In terms of vaccine prioritization to reduce COVID-19 infections, our results suggested that prioritizing vaccines among workers (aged 20–59 years) could lower the number of COVID-19 cases more than the other strategies. This aligns with previous studies that also recommend prioritizing essential workers due to their increased risk of exposure (Buckner, Chowell, & Springborn, 2021; Chen et al., 2021; Minoza, Bongolan, & Rayo, 2021; Shim, 2021). Our results demonstrate that prioritizing worker vaccinations results in a reduction in COVID-19 cases, regardless of the reproduction number considered (Fig. 6f–j).
There are several limitations in our study that need to be acknowledged. Firstly, our model did not explicitly account for the emergence of new variants of the virus, which could potentially affect vaccine effectiveness and transmission dynamics. The emergence of new variants could alter the outcomes of different vaccination strategies and necessitate the adaptation of vaccination policies in response to the evolving situation (Liu et al., 2022; Wannigama, Amarasiri, Phattharapornjaroen, et al., 2023). Secondly, our model assumed constant vaccine effectiveness over time, ignoring the possibility of waning immunity, which may lead to an underestimation of the disease burden after COVID-19 vaccination is implemented. In addition, waning immunity could affect the long-term effectiveness of different vaccination strategies and the required frequency of booster doses (Sararat, Wangkanai, Wilasang, Chantanasaro, & Modchang, 2022). Thirdly, we focused on Thailand as a case study, and our results may not be generalizable to other low- and middle-income countries with different demographic and epidemiological profiles. Factors such as population age structure, healthcare infrastructure, and the prevalence of underlying health conditions can affect the optimal vaccination strategy for a given country (Bubar et al., 2021; Matrajt et al., 2021). Finally, our analysis did not consider potential changes in individual behavior and the evolving use of non-pharmaceutical interventions during the outbreak. These factors could influence transmission dynamics and the rollout of vaccination efforts. However, since our study did not aim to reconstruct the complete COVID-19 transmission dynamics in Thailand, incorporating these elements would have unnecessarily complicated the model.
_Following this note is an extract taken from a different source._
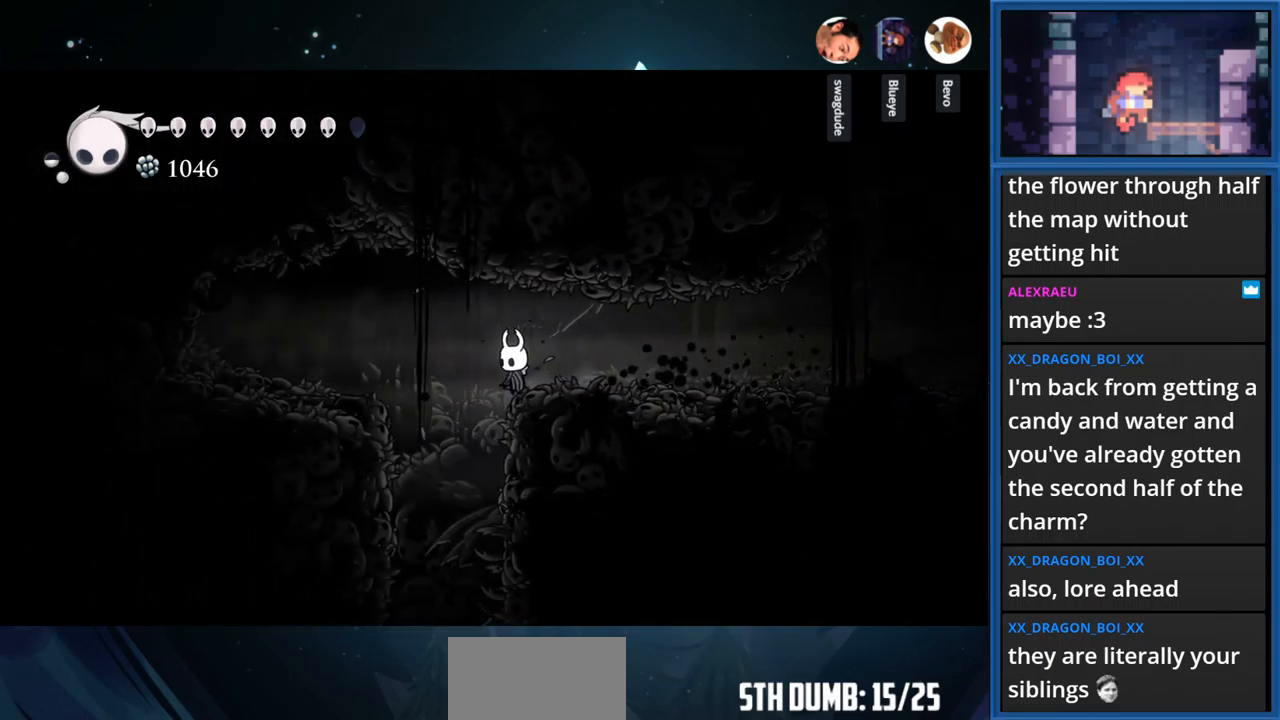
{"buttons": ["DPAD_LEFT"], "right_stick": "center", "events": [[33, "DPAD_RIGHT", "down"], [133, "DPAD_RIGHT", "up"], [167, "DPAD_LEFT", "down"]]}
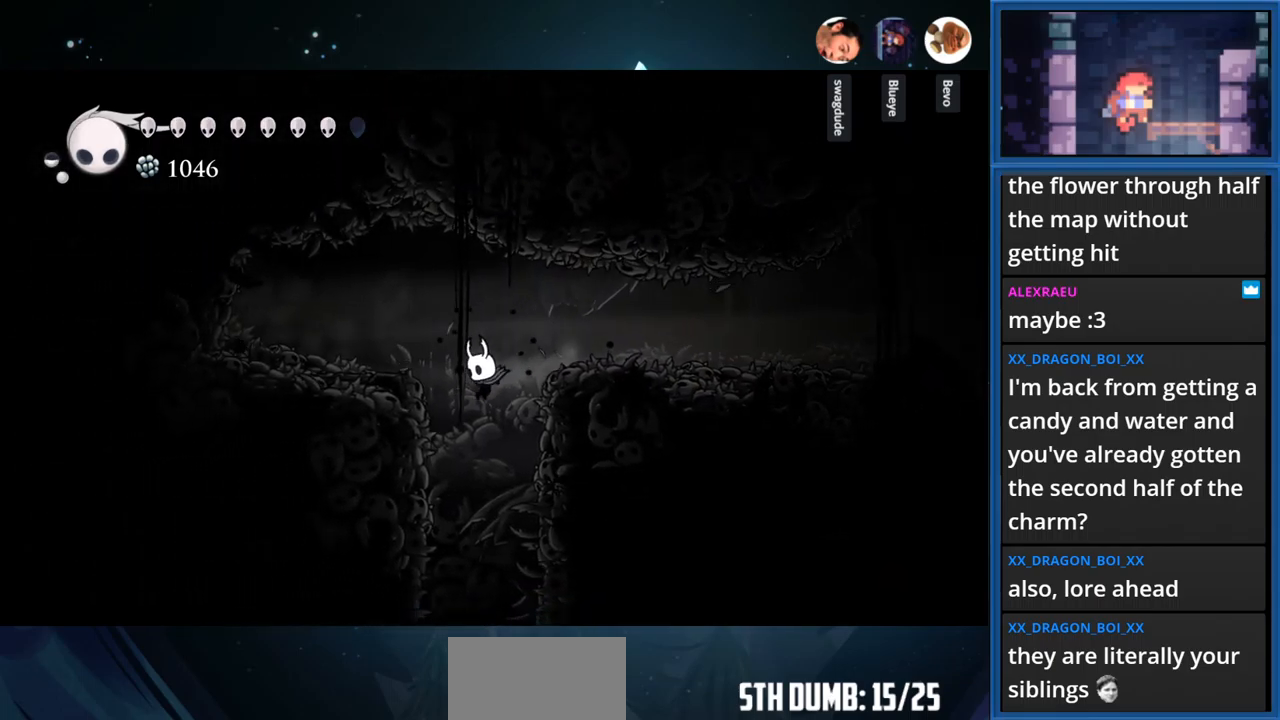
{"buttons": [], "right_stick": "center", "events": [[33, "DPAD_LEFT", "up"], [99, "DPAD_RIGHT", "down"], [233, "DPAD_RIGHT", "up"], [266, "DPAD_LEFT", "down"], [366, "DPAD_LEFT", "up"], [416, "DPAD_RIGHT", "down"], [516, "DPAD_RIGHT", "up"]]}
Despite these limitations, our research provides valuable insights for public health officials and policymakers in low- and middle-income countries dealing with initial vaccine shortages. The findings underscore the importance of tailoring vaccination strategies to the local context, considering vaccine availability, deployment pace, and transmission dynamics.
5. Conclusion
This study investigated the impact of homologous and heterologous vaccination strategies, vaccine prioritization, and rollout speeds on COVID-19 infections and mortality in Thailand. This upper-middle-income country faced challenges in accessing vaccines during the early stages of the pandemic. Our findings indicated that employing parallel homologous or heterologous vaccination strategies with all available CV and AZ vaccines was more effective in controlling COVID-19 than relying solely on AZ vaccination. Moreover, faster vaccine rollout speeds were crucial in reducing COVID-19 infections and deaths across all vaccine prioritization strategies. The effectiveness of vaccine prioritization strategies depended on the reproduction number of COVID-19 transmission. Prioritizing the elderly population for vaccination was the most effective strategy for reducing mortality if the ongoing transmission in the community was well-controlled with stringent non-pharmaceutical interventions. In contrast, prioritizing workers (aged 20–59 years) was the most effective strategy for reducing the number of COVID-19 cases, regardless of the reproduction number considered.
Data availability
The data used in this study are available in the online Supplementary files.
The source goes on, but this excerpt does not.